■ Work request
The entries below must be repeated exactly. None may be skipped.

** Records follows **

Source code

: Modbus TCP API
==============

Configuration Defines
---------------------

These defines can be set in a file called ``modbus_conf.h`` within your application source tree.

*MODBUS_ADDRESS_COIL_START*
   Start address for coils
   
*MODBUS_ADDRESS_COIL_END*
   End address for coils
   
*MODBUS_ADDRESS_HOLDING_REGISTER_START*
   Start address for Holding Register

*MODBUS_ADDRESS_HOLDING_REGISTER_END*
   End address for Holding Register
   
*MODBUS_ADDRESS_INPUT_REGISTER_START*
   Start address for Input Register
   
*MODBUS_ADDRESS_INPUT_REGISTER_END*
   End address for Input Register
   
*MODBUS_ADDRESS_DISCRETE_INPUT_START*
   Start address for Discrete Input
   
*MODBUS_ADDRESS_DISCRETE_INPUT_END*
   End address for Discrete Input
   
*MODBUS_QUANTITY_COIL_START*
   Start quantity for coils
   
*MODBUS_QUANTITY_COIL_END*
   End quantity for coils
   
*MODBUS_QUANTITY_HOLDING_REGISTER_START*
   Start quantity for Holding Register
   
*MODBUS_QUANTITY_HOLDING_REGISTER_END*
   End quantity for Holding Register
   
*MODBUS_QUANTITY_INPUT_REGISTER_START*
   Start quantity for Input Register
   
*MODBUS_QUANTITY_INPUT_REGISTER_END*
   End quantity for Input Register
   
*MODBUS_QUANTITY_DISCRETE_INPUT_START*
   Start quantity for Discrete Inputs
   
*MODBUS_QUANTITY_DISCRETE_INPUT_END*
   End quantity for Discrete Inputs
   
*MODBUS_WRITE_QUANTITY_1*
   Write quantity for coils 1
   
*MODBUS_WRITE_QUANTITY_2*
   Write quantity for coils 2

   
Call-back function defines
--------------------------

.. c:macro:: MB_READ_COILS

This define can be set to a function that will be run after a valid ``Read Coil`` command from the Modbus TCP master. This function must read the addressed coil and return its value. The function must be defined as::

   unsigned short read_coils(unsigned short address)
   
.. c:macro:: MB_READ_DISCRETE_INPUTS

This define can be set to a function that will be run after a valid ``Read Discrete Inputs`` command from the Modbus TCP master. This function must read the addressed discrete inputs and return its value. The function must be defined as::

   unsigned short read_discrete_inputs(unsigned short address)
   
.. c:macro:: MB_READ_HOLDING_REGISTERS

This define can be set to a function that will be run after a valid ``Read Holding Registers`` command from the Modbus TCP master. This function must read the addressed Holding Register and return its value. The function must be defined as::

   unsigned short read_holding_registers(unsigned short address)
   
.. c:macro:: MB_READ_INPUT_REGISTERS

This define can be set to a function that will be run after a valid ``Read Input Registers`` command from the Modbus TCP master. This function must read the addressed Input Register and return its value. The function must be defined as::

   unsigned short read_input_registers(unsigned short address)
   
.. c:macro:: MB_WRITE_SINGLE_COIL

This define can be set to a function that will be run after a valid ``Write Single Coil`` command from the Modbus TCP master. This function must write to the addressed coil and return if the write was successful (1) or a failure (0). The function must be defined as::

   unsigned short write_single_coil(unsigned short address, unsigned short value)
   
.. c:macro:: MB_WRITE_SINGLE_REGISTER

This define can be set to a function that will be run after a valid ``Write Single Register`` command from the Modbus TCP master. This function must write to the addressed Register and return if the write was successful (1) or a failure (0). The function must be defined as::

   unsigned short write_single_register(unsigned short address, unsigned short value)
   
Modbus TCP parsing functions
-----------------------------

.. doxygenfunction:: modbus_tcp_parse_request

** End of Records **

■ Exercise response
Source code

: Modbus TCP API
==============

Configuration Defines
---------------------

These defines can be set in a file called ``modbus_conf.h`` within your application source tree.

*MODBUS_ADDRESS_COIL_START*
   Start address for coils
   
*MODBUS_ADDRESS_COIL_END*
   End address for coils
   
*MODBUS_ADDRESS_HOLDING_REGISTER_START*
   Start address for Holding Register

*MODBUS_ADDRESS_HOLDING_REGISTER_END*
   End address for Holding Register
   
*MODBUS_ADDRESS_INPUT_REGISTER_START*
   Start address for Input Register
   
*MODBUS_ADDRESS_INPUT_REGISTER_END*
   End address for Input Register
   
*MODBUS_ADDRESS_DISCRETE_INPUT_START*
   Start address for Discrete Input
   
*MODBUS_ADDRESS_DISCRETE_INPUT_END*
   End address for Discrete Input
   
*MODBUS_QUANTITY_COIL_START*
   Start quantity for coils
   
*MODBUS_QUANTITY_COIL_END*
   End quantity for coils
   
*MODBUS_QUANTITY_HOLDING_REGISTER_START*
   Start quantity for Holding Register
   
*MODBUS_QUANTITY_HOLDING_REGISTER_END*
   End quantity for Holding Register
   
*MODBUS_QUANTITY_INPUT_REGISTER_START*
   Start quantity for Input Register
   
*MODBUS_QUANTITY_INPUT_REGISTER_END*
   End quantity for Input Register
   
*MODBUS_QUANTITY_DISCRETE_INPUT_START*
   Start quantity for Discrete Inputs
   
*MODBUS_QUANTITY_DISCRETE_INPUT_END*
   End quantity for Discrete Inputs
   
*MODBUS_WRITE_QUANTITY_1*
   Write quantity for coils 1
   
*MODBUS_WRITE_QUANTITY_2*
   Write quantity for coils 2

   
Call-back function defines
--------------------------

.. c:macro:: MB_READ_COILS

This define can be set to a function that will be run after a valid ``Read Coil`` command from the Modbus TCP master. This function must read the addressed coil and return its value. The function must be defined as::

   unsigned short read_coils(unsigned short address)
   
.. c:macro:: MB_READ_DISCRETE_INPUTS

This define can be set to a function that will be run after a valid ``Read Discrete Inputs`` command from the Modbus TCP master. This function must read the addressed discrete inputs and return its value. The function must be defined as::

   unsigned short read_discrete_inputs(unsigned short address)
   
.. c:macro:: MB_READ_HOLDING_REGISTERS

This define can be set to a function that will be run after a valid ``Read Holding Registers`` command from the Modbus TCP master. This function must read the addressed Holding Register and return its value. The function must be defined as::

   unsigned short read_holding_registers(unsigned short address)
   
.. c:macro:: MB_READ_INPUT_REGISTERS

This define can be set to a function that will be run after a valid ``Read Input Registers`` command from the Modbus TCP master. This function must read the addressed Input Register and return its value. The function must be defined as::

   unsigned short read_input_registers(unsigned short address)
   
.. c:macro:: MB_WRITE_SINGLE_COIL

This define can be set to a function that will be run after a valid ``Write Single Coil`` command from the Modbus TCP master. This function must write to the addressed coil and return if the write was successful (1) or a failure (0). The function must be defined as::

   unsigned short write_single_coil(unsigned short address, unsigned short value)
   
.. c:macro:: MB_WRITE_SINGLE_REGISTER

This define can be set to a function that will be run after a valid ``Write Single Register`` command from the Modbus TCP master. This function must write to the addressed Register and return if the write was successful (1) or a failure (0). The function must be defined as::

   unsigned short write_single_register(unsigned short address, unsigned short value)
   
Modbus TCP parsing functions
-----------------------------

.. doxygenfunction:: modbus_tcp_parse_request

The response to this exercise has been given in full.